Imparcialidade jornalística

Por Rec Haddock

INT. ESTUDIO DE TV. NOITE.

GENI, a âncora de um telejornal, está sentada sozinha na bancada. Ela veste um tailleur risca de giz. Sobre a bancada, uma série de papéis organizados, e uma caneta tinteiro vermelha. Em primeiro plano, os bastidores do estúdio. Dois câmera mans operando suas câmeras, e dois produtores, um homem e uma mulher, acompanham o que acontece no programa.

GENI
Sobre essa curiosa corrida de pinguins.
Geni leva a mão ao ouvido rapidamente, e passa de imediato da atitude descontraída em que estava, para uma atitude de alerta, lendo no teleprompter.

GENI (CONT’D)
Temos informações de uma notícia de última hora. Houve uma explosão em um prédio comercial na Gávea. Uma nuvem de fumaça tóxica envolveu dois quarteirões da Rua Marquês de São Vicente, criando pânico entre os pedestres que estavam no local, no momento da explosão. Pede-se à população que, por favor, evite a área.
Devido às condições do local, ainda não há informações de mortos ou feridos, nem de qual, exatamente, foi o prédio onde ocorreu a explosão.
A explosão assustou os moradores da região. Eles reclamam da demora dos bombeiros, que levaram cerca de 20 minutos para chegar à área.
A produtora começa a servir um copo com água e açúcar.

GENI (CONT’D)
O Delegado da 15 DP nos informou por telefone que nenhuma linha de investigação será descartada, a princípio, e que atentado é uma das hipóteses a serem avaliadas.
Nosso repórter, Wandrei Júnior, está sobrevoando a área com mais informações. Wandrei.
Cadê meu celular? Cadê? Traz meu celular agora, Fernando! Agora! Meu marido trabalha lá, no Trade Center.
O Produtor começa a mexer em uma bolsa, pendurada em um tripé de refletor. A PRODUTORA entra no quadro com um copo de água com açúcar, oferecendo-o a Geni.

GENI (CONT’D)
Tira essa merda da minha frente!
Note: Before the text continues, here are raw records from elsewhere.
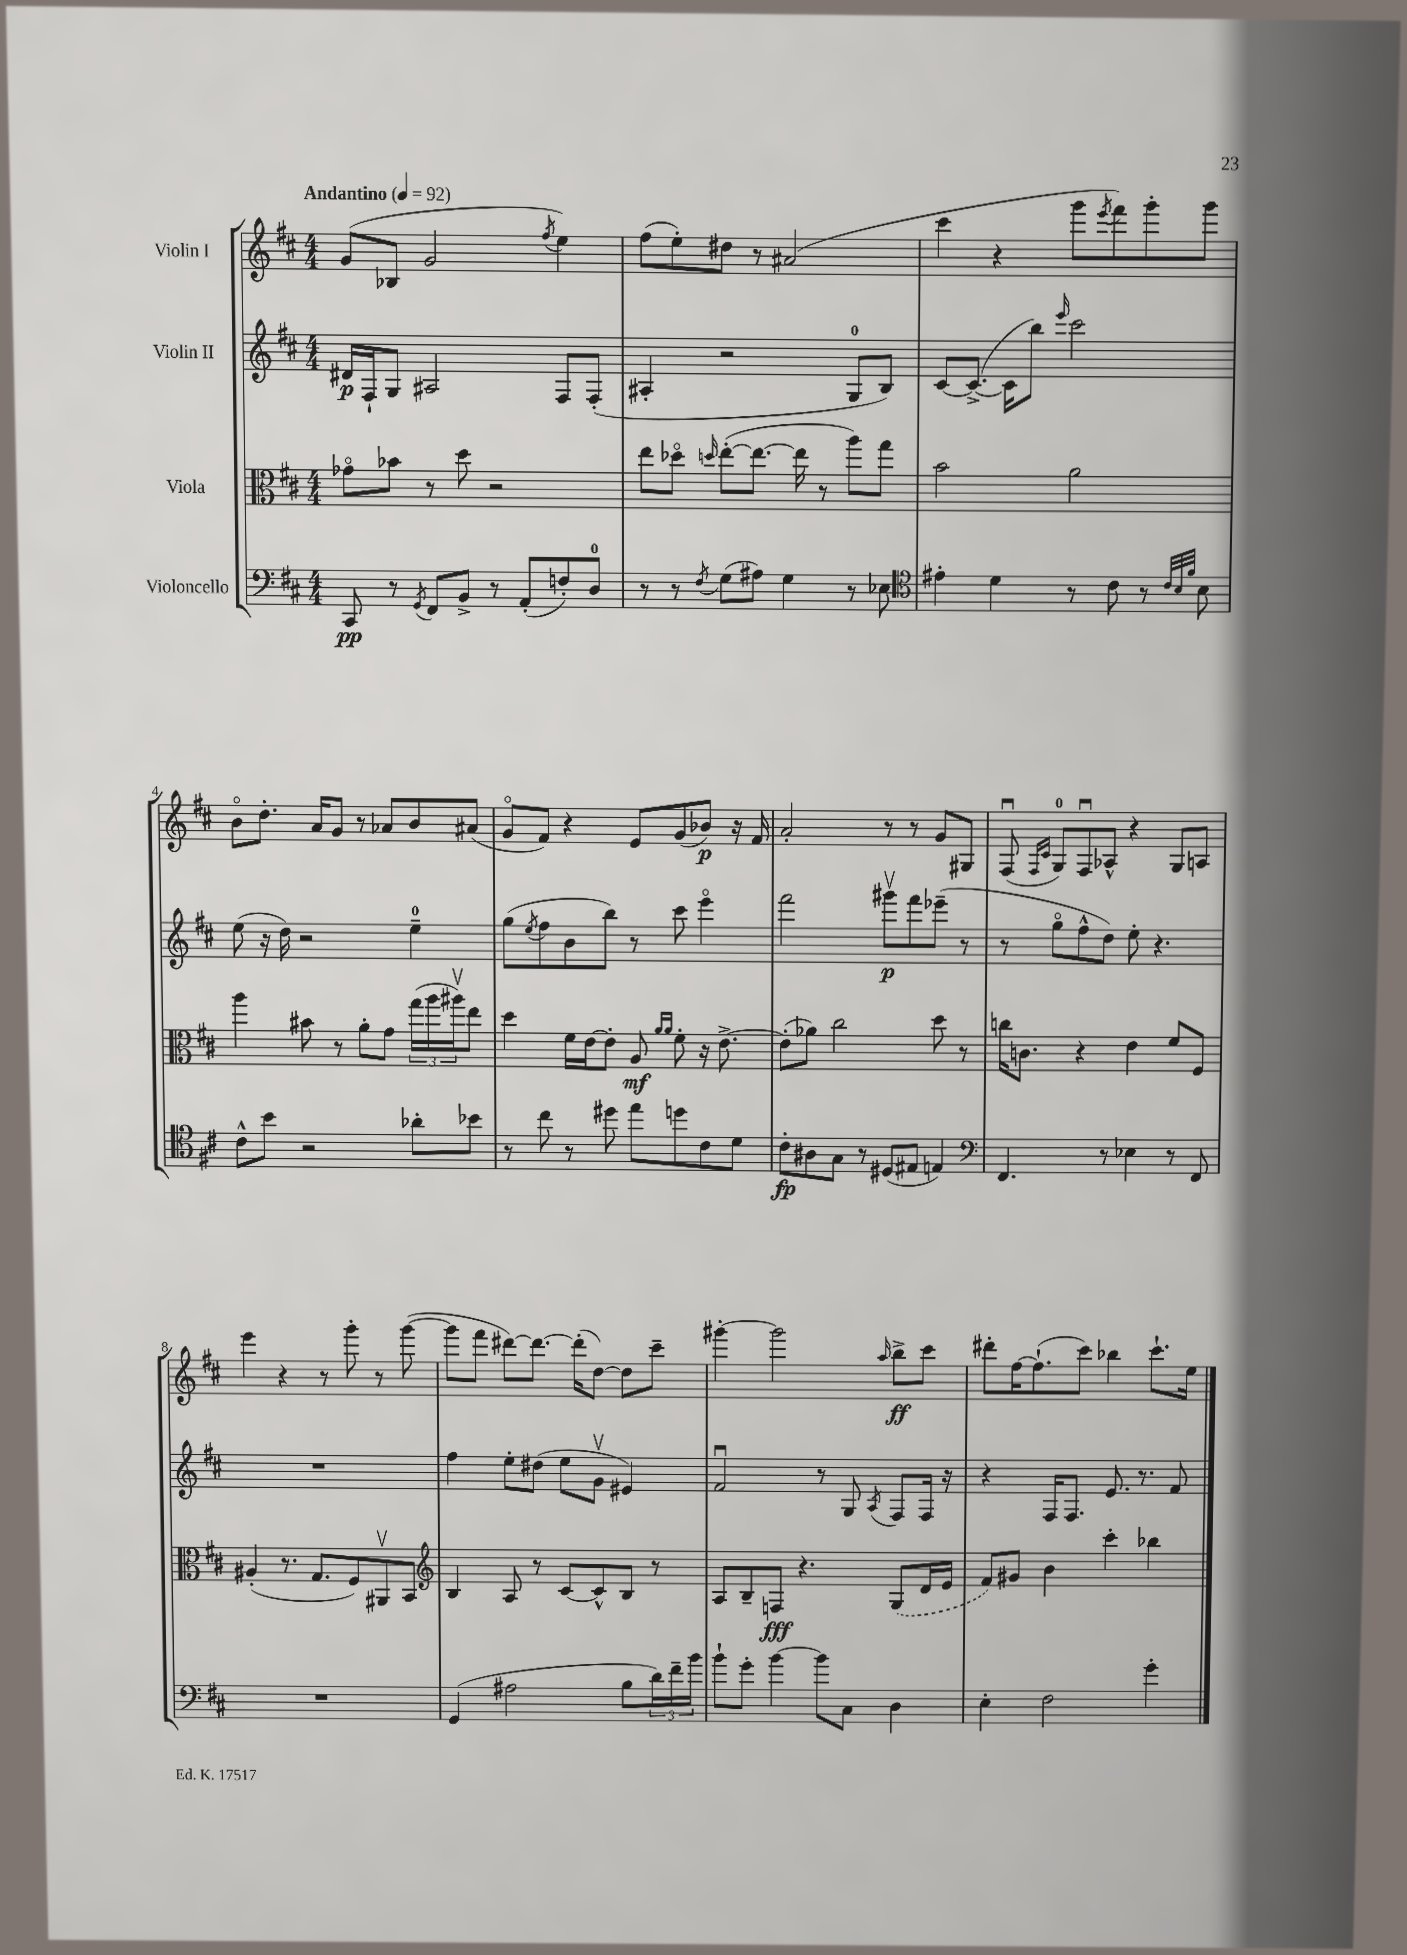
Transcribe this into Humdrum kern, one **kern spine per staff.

**kern	**kern	**kern	**kern
*staff4	*staff3	*staff2	*staff1
*clefF4	*clefC3	*clefG2	*clefG2
*k[f#c#]	*k[f#c#]	*k[f#c#]	*k[f#c#]
*M4/4	*M4/4	*M4/4	*M4/4
*MM92	*MM92	*MM92	*MM92
8CC#/	8g-o\L	16d#/LL	(8g/L
.	.	16F#`/J	.
8r	8b-\J	8G/J	8B-/J
8qGG/	.	.	.
8FF#/L	8r	2A#/	2g/
8BB^/J	8dd\	.	.
8r	2r	.	.
(8AA'/L	.	.	.
.	.	.	8qff#/
8F'/)	.	8F#/L	4ee\)
8D/J	.	(8F#'/J	.
=	=	=	=
8r	8ee\L	4A#'/	(8ff#\L
8r	8dd-o\J	.	8ee'\)
8qF#/	16qqdd/	.	.
(8G\L	([8ee'\L	2r	8dd#\J
8A#\J)	8.ee\_J	.	8r
4G\	.	.	(2a#/
.	16ee\]	.	.
.	8r	.	.
8r	8aa\L)	8G/L	.
8E-\	8gg\J	8B/J)	.
=	=	=	=
*clefC4	*	*	*
4e#'\	2b\	[8c#/L	4ccc#\
.	.	(8.c#^/_J	.
4d\	.	.	4r
.	.	16c#\]LK	.
.	.	8bb\J)	.
.	.	16qqeee/	.
8r	2a\	2ccc#\	8ggg\L
.	.	.	8qeee/
8c#\	.	.	8fff#\)
8r	.	.	8ggg'\
32qqc#/LLL	.	.	.
32qqB/	.	.	.
32qqf#/JJJ	.	.	.
8B\	.	.	8ggg\J
=	=	=	=
8c#^^\L	4aa\	(8ee\	8bo\L
8b\J	.	16r	8.dd'\J
.	.	16dd\)	.
2r	8b#\	2r	.
.	.	.	16a/LK
.	8r	.	8g/J
.	8a'\L	.	8r
.	8g\J	.	8a-/L
8a-'\L	(24gg\LL	4ee~\	8b/
.	24aa\	.	.
.	24aa#v\J)	.	.
8b-\J	8ee\J	.	(8a#/J
=	=	=	=
8r	4dd\	(8gg\L	8go/L
.	.	8qee/	.
8cc#\	.	8ff#\	8f#/J)
8r	16f#\LL	8b\	4r
.	[16e\J	.	.
8dd#\	8e'\]J	8bb\J)	.
8ee\L	8A/	8r	8e/L
.	16qqa/LL	.	.
.	16qqa/JJ	.	.
8dd\	8f#'\	8ccc#\	(8g/
8c#\	16r	4eeeo\	8b-/J)
.	[8.e^\	.	.
8d\J	.	.	16r
.	.	.	16f#/
=	=	=	=
8c#'\L	(8e'\]L	2fff#\	2a'/
8A#\	8a-\J)	.	.
8G\J	2cc#\	.	.
8r	.	.	.
(8D#/L	.	8ggg#v\L	8r
8E#/J	.	8fff#\	8r
4E/)	8dd\	(8eee-~\J	8g/L
.	8r	8r	8G#/J
=	=	=	=
*clefF4	*	*	*
4.FF#/	16cc\LK	8r	(8F#u/
.	8.c\J	.	.
.	.	.	16qqF#/LL
.	.	.	16qqc#/JJ
.	.	8ggo\L	8G/L)
.	4r	8ff#^^\	8F#u/
8r	.	8dd\J)	8A-^^/J
4E-\	4e\	8ee'\	4r
.	.	4.r	.
8r	8f#/L	.	8G/L
8FF#/	8F#/J	.	8A/J
=	=	=	=
1r	(4A#'/	1r	4eee\
.	8.r	.	4r
.	8.G/L	.	.
.	.	.	8r
.	8F#/)	.	8ggg'\
.	8AA#v/	.	8r
.	8BB/J	.	([8ggg\
=	=	=	=
*	*clefG2	*	*
(4GG/	4B/	4ff#\	8ggg\]L
.	.	.	8fff#\J
2A#\	8A/	8ee'\L	[8ddd#\L)
.	8r	(8dd#\J	8.ddd#\_J
.	[8c#/L	8ee\L	.
.	.	.	(16ddd#'\]LK
.	8c#^^/]	8gv\J	[8dd\J)
8B\L	8B/J	4e#/)	8dd\]L
24d\L)	8r	.	8ccc#~\J
24f#~\	.	.	.
24b\JJ	.	.	.
=	=	=	=
8b`\L	8A/L	2f#u/	[4ggg#'\
8g'\J	8B~/	.	.
[4b\	8F/J	.	2ggg#\]
.	4.r	.	.
8b\]L	.	8r	.
8C#\J	.	8G/	.
.	.	8qA/	16qqaa/
4D\	(8G/L	8F#/L	8bb^\L
.	16d/L	16F#/Jk	8ccc#\J
.	16e/JJ	16r	.
=	=	=	=
4E'\	8f#/L)	4r	8ddd#'\L
.	8g#/J	.	[16ff#\K
.	.	.	(8.ff#`\]
2F#\	4b\	16F#/LK	.
.	.	8.F#/J	.
.	.	.	8ccc#\J)
.	4ccc#'\	8.e/	4bb-\
.	.	8.r	.
4g'\	4bb-\	.	8.ccc#`\L
.	.	8f#/	.
.	.	.	16ee\Jk
==	==	==	==
*-	*-	*-	*-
Não preciso disso pra ficar calma.
Um PRODUTOR acha o celular na bolsa e o leva para Geni. A Produtora deixa o copo d’água sobre a bancada. Geni digita o telefone de seu marido, e leva-o ao seu ouvido.

GENI (CONT’D)
Porque essa merda não liga? O celular não pega aqui? Ai. Pegou.
Silêncio. Ela desliga e liga de novo.

GENI (CONT’D)
Porque ele não atende? Será que ele tá sem o celular?
Segura o link! Manda o Wandrei enrolar, pelo amor de Deus! Meu marido está lá, eu não vou conseguir me controlar.
Obrigada pelas informações, Wandrei. Me diz, por favor, se é possível identificar daí qual foi o prédio que explodiu.
Tempo

GENI (CONT’D)
Mas ninguém tem essa informação? Nem os bombeiros? E ainda nenhuma informação sobre vítimas, deste que pode ter sido um atentado a um prédio na Gávea?
E o comandante não tem vergonha de gerir uma equipe ineficiente deste jeito? Isso é um absurdo! É preciso ser apurado porque se levou vinte minutos para atender a um chamado destas proporções.
Estamos às beiras da Copa do Mundo e o Corpo de Bombeiros não está a postos para este tipo de emergência?
Já fazem vinte e cinco minutos desde o momento da explosão, Wandrei. Alguma informação nova?
Geni pega o celular e começa a ligar para o marido, novamente.

GENI (CONT’D)
Fernando. Pega meu celular. Fica ligando até ele atender.
Geni entrega o celular ao Produtor, que fica tentando ligar.

GENI (CONT’D)
Então é imperativo que as pessoas não busquem ir ao local. A fumaça é realmente tóxica. Todos nos lembramos dos atentados de onze de Setembro. Muitos que não morreram nas explosões, nas torres gêmeas, morreram por inalar toda aquela fumaça.
Nossa equipe está tentando colocar o comandante dos bombeiros no ar por telefone, para explicar porque já se passou tanto tempo desde o incidente e ainda não temos nenhuma informação oficial das autoridades.
Como ele espera que fiquem os familiares das pessoas que trabalham na área? Esse homem não tem mãe?
O Produtor consegue completar a ligação e faz sinais com as mãos indicando para Geni que o seu marido está bem, ao telefone.

GENI (CONT’D)
Bom. Infelizmente o nosso tempo acabou. Obrigada, Wandrei. Durante o resto de nossa programação, exibiremos flashes com as atualizações sobre o caso. Fiquem agora com a novela “Escolhas Trocadas”. Boa Noite.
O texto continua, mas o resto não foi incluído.